De la cuna a la cama: ¿cómo facilitar el proceso?

20 Abril, 2020
Este artículo ha sido escrito y verificado por el educador infantil Pedro González Núñez
Hablamos del, a veces, temido paso de la cuna a la cama para que aprendas algunas claves que facilitarán el proceso y permitirán que el bebé lo vea como algo natural.

No siempre es fácil para el niño el paso de la cuna a la cama. Solo los pequeños que previamente han aprendido y tienen la suficiente madurez emocional lo suelen hacer sin problemas.

Además, a los posibles riesgos que suponga para el bebé este paso habrá que sumar los que corren los padres. Solo si la familia ha seguido la rutina adecuada de forma previa se creará la seguridad y el sentimiento de que nada sucederá en dicho proceso.

Por eso, es interesante que los hábitos del sueño del pequeño sean correctos. Si todos los días se sigue la misma rutina, todos los miembros sabrán que nada sucederá, y el pequeño aprenderá rápido la novedad.

El paso de la cuna a la cama

La autora y pedagoga Noelia Esteban de la Casa es especialista en este tipo de situaciones que, de no estar bien llevadas, podrían provocar una frustración innecesaria en los pequeños.

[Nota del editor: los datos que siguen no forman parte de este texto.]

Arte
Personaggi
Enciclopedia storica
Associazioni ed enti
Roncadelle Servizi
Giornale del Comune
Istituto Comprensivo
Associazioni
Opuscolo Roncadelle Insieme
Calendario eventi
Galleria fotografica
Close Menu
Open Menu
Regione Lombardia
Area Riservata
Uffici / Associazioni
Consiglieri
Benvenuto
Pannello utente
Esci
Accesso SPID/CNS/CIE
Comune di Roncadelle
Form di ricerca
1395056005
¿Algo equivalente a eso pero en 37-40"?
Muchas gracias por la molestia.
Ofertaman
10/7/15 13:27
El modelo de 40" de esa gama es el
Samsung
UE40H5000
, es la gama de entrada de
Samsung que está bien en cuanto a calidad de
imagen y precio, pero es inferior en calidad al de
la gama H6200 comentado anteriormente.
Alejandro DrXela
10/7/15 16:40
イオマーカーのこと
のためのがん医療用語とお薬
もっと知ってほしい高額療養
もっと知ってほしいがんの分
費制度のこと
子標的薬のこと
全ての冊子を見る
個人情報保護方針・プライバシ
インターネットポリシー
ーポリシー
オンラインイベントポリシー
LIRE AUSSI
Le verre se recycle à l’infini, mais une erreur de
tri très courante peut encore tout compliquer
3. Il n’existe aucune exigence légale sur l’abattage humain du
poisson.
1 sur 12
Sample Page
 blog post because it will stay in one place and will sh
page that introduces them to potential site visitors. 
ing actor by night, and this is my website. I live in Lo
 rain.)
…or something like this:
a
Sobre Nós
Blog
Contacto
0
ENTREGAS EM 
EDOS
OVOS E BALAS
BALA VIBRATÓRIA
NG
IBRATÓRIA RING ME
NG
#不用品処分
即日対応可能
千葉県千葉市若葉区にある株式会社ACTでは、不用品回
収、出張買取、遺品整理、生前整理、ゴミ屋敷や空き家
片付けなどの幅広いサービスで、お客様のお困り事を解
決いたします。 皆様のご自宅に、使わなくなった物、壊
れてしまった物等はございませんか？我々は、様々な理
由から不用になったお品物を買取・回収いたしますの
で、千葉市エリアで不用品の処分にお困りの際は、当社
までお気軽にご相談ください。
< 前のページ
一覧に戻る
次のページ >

Según ella, el cambio se puede producir a partir de los 18 meses. Eso sí, es necesario contar con la madurez emocional de padres y niño para que el paso sea seguro.

Madre con su bebé empezando el proceso de la cuna a la cama.

Luego, también es importante que el pequeño sea partícipe del proceso. Es habitual aludir a su edad, a su responsabilidad y a su capacidad para asumir retos y superarlos. Por ejemplo, diciéndole que ya es mayor y por eso puede dormir solo en su cama.

También es clave no dar demasiadas explicaciones al respecto para que el proceso sea más natural. Eso sí, será bueno explicar y responder a cualquier duda que surja de forma coherente, con concisión.

Estimulando del proceso

El proceso de la cuna a la cama del niño ha de ser estimulado. Para ello, no hay nada mejor que el juego para que sea tan natural como divertido.

A partir de los 12 meses, el pequeño ya sabe jugar repitiendo patrones de la vida diaria, como hacer que come con una cuchara de juguete, por ejemplo.

Podemos aprovechar esta situación para facilitar que se acostumbre a la cama más adelante, ya que, a partir de los 18 a 24 meses, los niños comienzan con este tipo de juegos con sus muñecos. De esta forma, haremos que duerma a los peluches y aprenda y acepte la nueva situación jugando.

Es muy importante que actuéis como ejemplo, de forma que durmáis vosotros mismos a los muñecos como si fueran vuestros hijos. Podéis contar un cuento, cantar una canción y aprovechar todo lo que se os ocurra para que el pequeño se quede durmiendo junto a su peluche en la cama.

Cómo dejar al peque durmiendo relajado y seguro

El paso de la cuna a la cama necesita de bebés seguros, sabiendo que los niños se sienten bien y no sufren por esta transición que, por lo general, suele ser tranquila y relajada para ellos, pero que se puede complicar en ciertas ocasiones muy puntuales. Para rebajar niveles, anota estas ideas que nos ofrece la experta Noelia Esteban:

Madre haciendo una caricia a su bebé.
  • Hay que hablar mucho con el niño. Aunque parezca que no entiende, es bueno que se acostumbre a escucharos desde bien pequeño.
  • A la hora de explicar cualquier cosa al bebé, hay que ponerse a su altura, así que, agáchate y mira a sus ojos.
  • Consuela su llanto y no lo dejes solo. Que no asocie la cama a algo malo.
  • Si sufre un berrinche, primero lo calmaremos. Cuando esté más tranquilo, hablaremos con él pausadamente. Hay que tener paciencia, pues es un proceso que podría ser lento.
  • Hay que generar una rutina. Con un cuento, una nana, un rato de charla…

Luego, si el pequeño se despierta, cosa que no sería rara, también daremos unas pautas que puedes usar para racionalizar el proceso y tranquilizar al pequeño:

  • Ve a ver a tu pequeño sin que tengas que encender la luz. Túmbate con él hasta que se relaje.
  • Atiende su llanto para darle seguridad.
  • Si tiene pesadillas, túmbate para que note tu presencia. Déjalo que se calme y no lo despiertes.

Cada niño es un mundo, por eso, el paso de la cuna a la cama puede diferir. Sobre todo, ten paciencia y dale mucho cariño, comprensión y cercanía. Seguro que, al final, lo logra con tu ayuda. Y, si no lo supera, siempre puedes consultar con un especialista.